For those who want new amendments the FFII proposal can be a good inspiration. There are 2 proposals. - a 50 odd amendments set correcting every wrong detail in the CEC proposal http://swpat.ffii.org/papers/eubsa-swpat0202/prop/
- a small set of amendments but with bigger changes (one for instance proposes erasing almost all the directive and replace it with something else) http://swpat.ffii.org/papers/eubsa-swpat0202/prop/mini/
No MEP can table amendments in plenary all alone, and of course the more amendments tabled the less probability for good ones to get enough votes, since it may cause dispersion. So consensus is indeed necessary. This consensus implies that it is quite risky to give an amendment to a MEP on monday August 25th afternoon (this is the day MEPs should come back from holidays, AFAIK), because they may not have time to discuss the amendments with their group or with other 31 MEPs.
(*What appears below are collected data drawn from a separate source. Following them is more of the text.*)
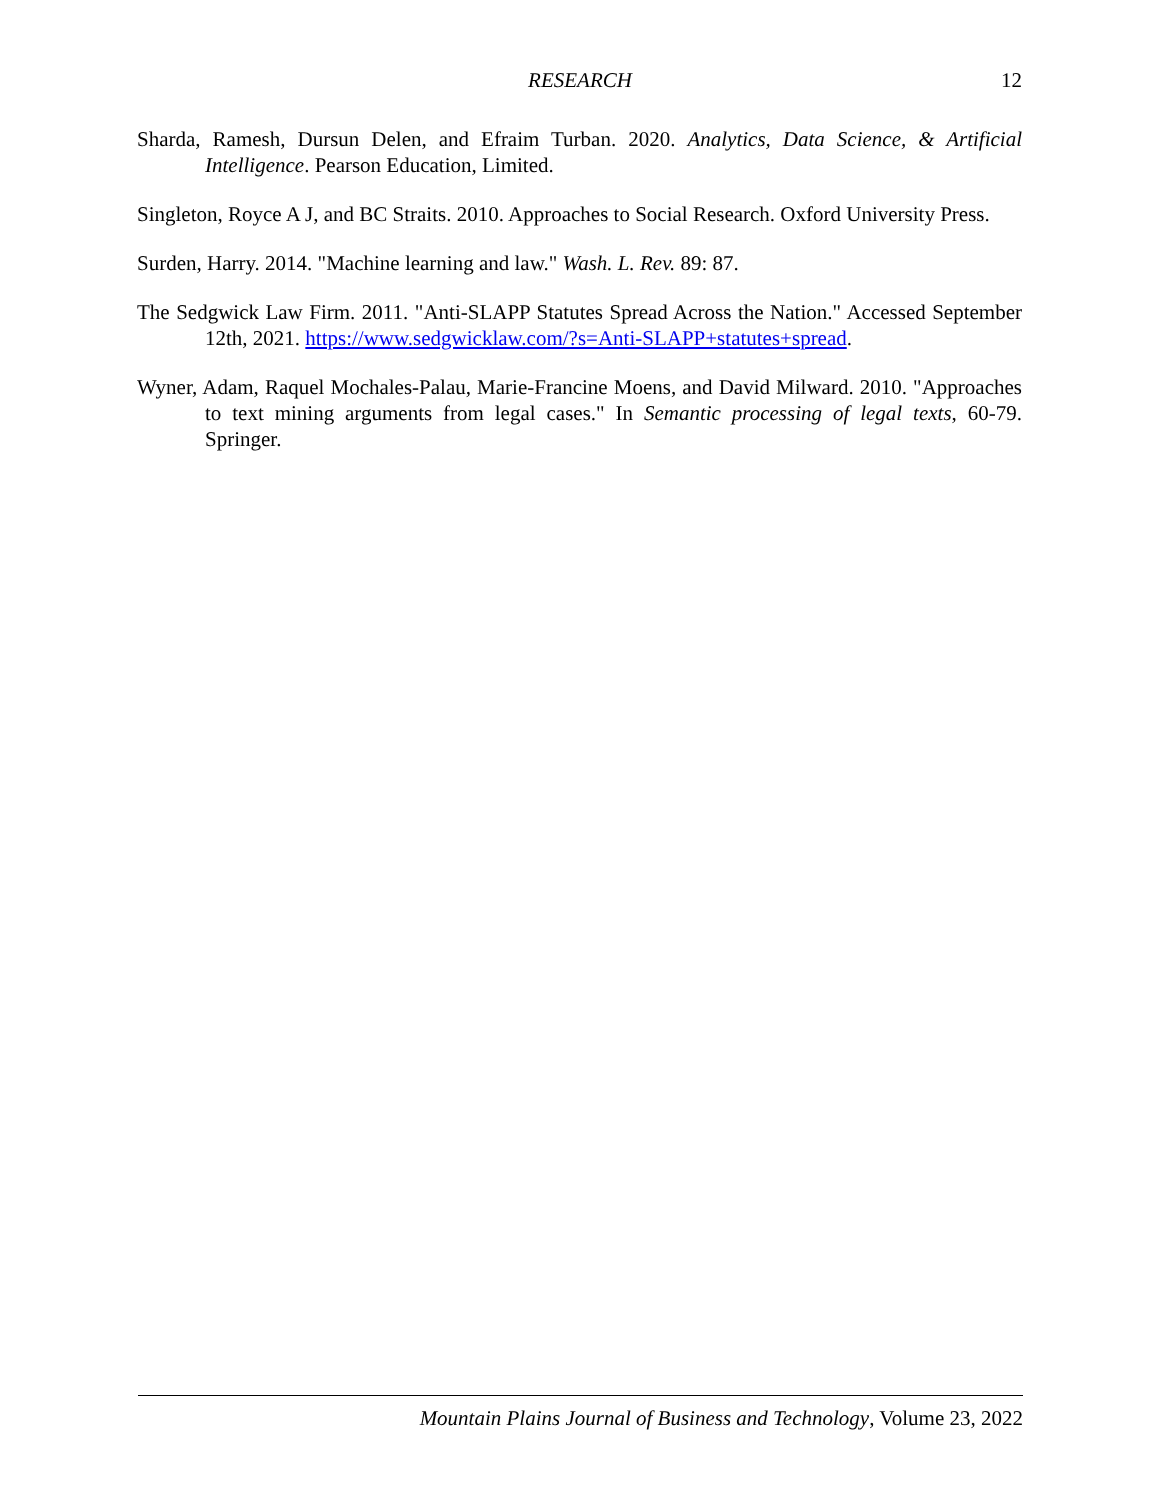RESEARCH 12
Sharda, Ramesh, Dursun Delen, and Efraim Turban. 2020. Analytics, Data Science, & Artificial Intelligence. Pearson Education, Limited.
Singleton, Royce A J, and BC Straits. 2010. Approaches to Social Research. Oxford University Press.
Surden, Harry. 2014. "Machine learning and law." Wash. L. Rev. 89: 87.
The Sedgwick Law Firm. 2011. "Anti-SLAPP Statutes Spread Across the Nation." Accessed September 12th, 2021. https://www.sedgwicklaw.com/?s=Anti-SLAPP+statutes+spread.
Wyner, Adam, Raquel Mochales-Palau, Marie-Francine Moens, and David Milward. 2010. "Approaches to text mining arguments from legal cases." In Semantic processing of legal texts, 60-79. Springer.
Mountain Plains Journal of Business and Technology, Volume 23, 2022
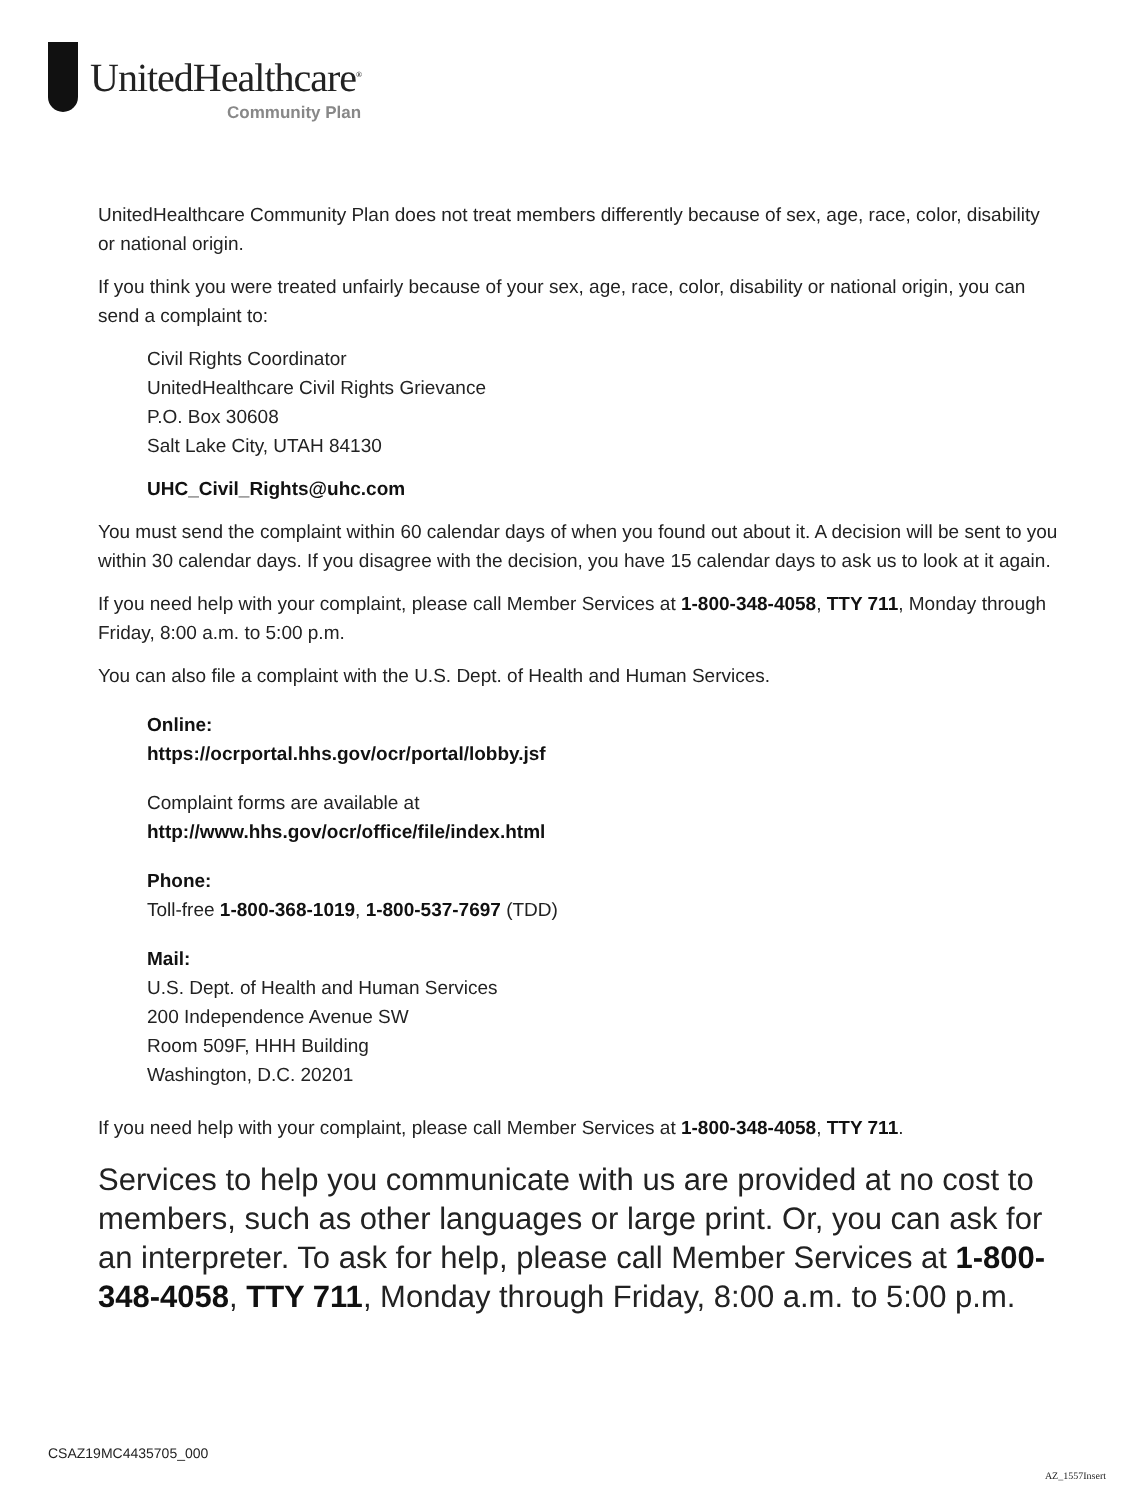UnitedHealthcare<sup>®</sup>
Community Plan
UnitedHealthcare Community Plan does not treat members differently because of sex, age, race, color, disability or national origin.
If you think you were treated unfairly because of your sex, age, race, color, disability or national origin, you can send a complaint to:
Civil Rights Coordinator
UnitedHealthcare Civil Rights Grievance
P.O. Box 30608
Salt Lake City, UTAH 84130
UHC_Civil_Rights@uhc.com
You must send the complaint within 60 calendar days of when you found out about it. A decision will be sent to you within 30 calendar days. If you disagree with the decision, you have 15 calendar days to ask us to look at it again.
If you need help with your complaint, please call Member Services at 1-800-348-4058, TTY 711, Monday through Friday, 8:00 a.m. to 5:00 p.m.
You can also file a complaint with the U.S. Dept. of Health and Human Services.
Online:
https://ocrportal.hhs.gov/ocr/portal/lobby.jsf
Complaint forms are available at
http://www.hhs.gov/ocr/office/file/index.html
Phone:
Toll-free 1-800-368-1019, 1-800-537-7697 (TDD)
Mail:
U.S. Dept. of Health and Human Services
200 Independence Avenue SW
Room 509F, HHH Building
Washington, D.C. 20201
If you need help with your complaint, please call Member Services at 1-800-348-4058, TTY 711.
Services to help you communicate with us are provided at no cost to members, such as other languages or large print. Or, you can ask for an interpreter. To ask for help, please call Member Services at 1-800-348-4058, TTY 711, Monday through Friday, 8:00 a.m. to 5:00 p.m.
CSAZ19MC4435705_000
AZ_1557Insert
It's not impossible, but it's not easy.
In addition to all that, public discussion of amendments or political strategies of MEPs and groups before those are officialy published may alienate some MEPs for good reasons (and also for bad reasons), and make the work more difficult. It might also somehow make the amendments stronger, but that depends on the MEP views, I guess.
For all these reasons, I believe it is difficult to propose amendments to MEPs in a distributed fashion, although all these information can be made available to them. It's possibly too much information for the average MEP/assistant to digest, but hopefully when one gets in touch with them one has already digested it and can ask their questions or explain how good or bad their proposals are.
I think the most important goal is getting your MEP in contact with other anti-swpat MEPs, and make them understand the basic problems in the JURI report. Some of the anti-swpat MEPs have spoken publically, see for instance this post or some links from there:
http://gnu-friends.org/story/2003/6/25/03633/3084
For anything more concrete either the lobbier or the assistant/MEP can contact europarl-<country code>@ffii.org (or even me as last resort).
"Unless amendments X, Y, and Z are passed, you must vote No".
Yes, this is a decision MEPs must make, because after they have voted what they wanted for each amendment they must decide whether to accept the whole lot of amendments depending on the result of the voting, that is, on what the rest of MEPs have voted. So this can only be suggested as a rule to evaluate "at runtime" not as a precomputed yes or no.
It would be helpful if we could suggest such a rule, but as for the rest, it is too soon now (see below).
Does FFII know what X, Y, and Z are?
I am assuming that good amendments exist, and that they have names or document numbers.
Note than the list of tabled amendments for plenary (and therefore their numbers) won't be known until thursday august 28th afternoon or evening. And then there's still the order in which they will be voted that matters, because sometimes one amendment approved can cause other amendments for the same paragraph to fail (i.e. not be voted at all). So depending on the order they are voted you may play some tricks that change the voting list. I don't think this order is ever published before the plenary vote, so the perfect voting list may be impossible to produce on time, although after some analysis starting on august 28th night some approximation may be possible.
Can anyone tell me the list of names or document numbers that our MEPs must vote Yes for?
Not yet, sorry.
For now, sensibilisation work in the EP is important, as is information to the press. If we can get "important" lobbiers, that's also helpful (for instance companies that sell or even use software signing the call for action, or directly lobbying EP, etc.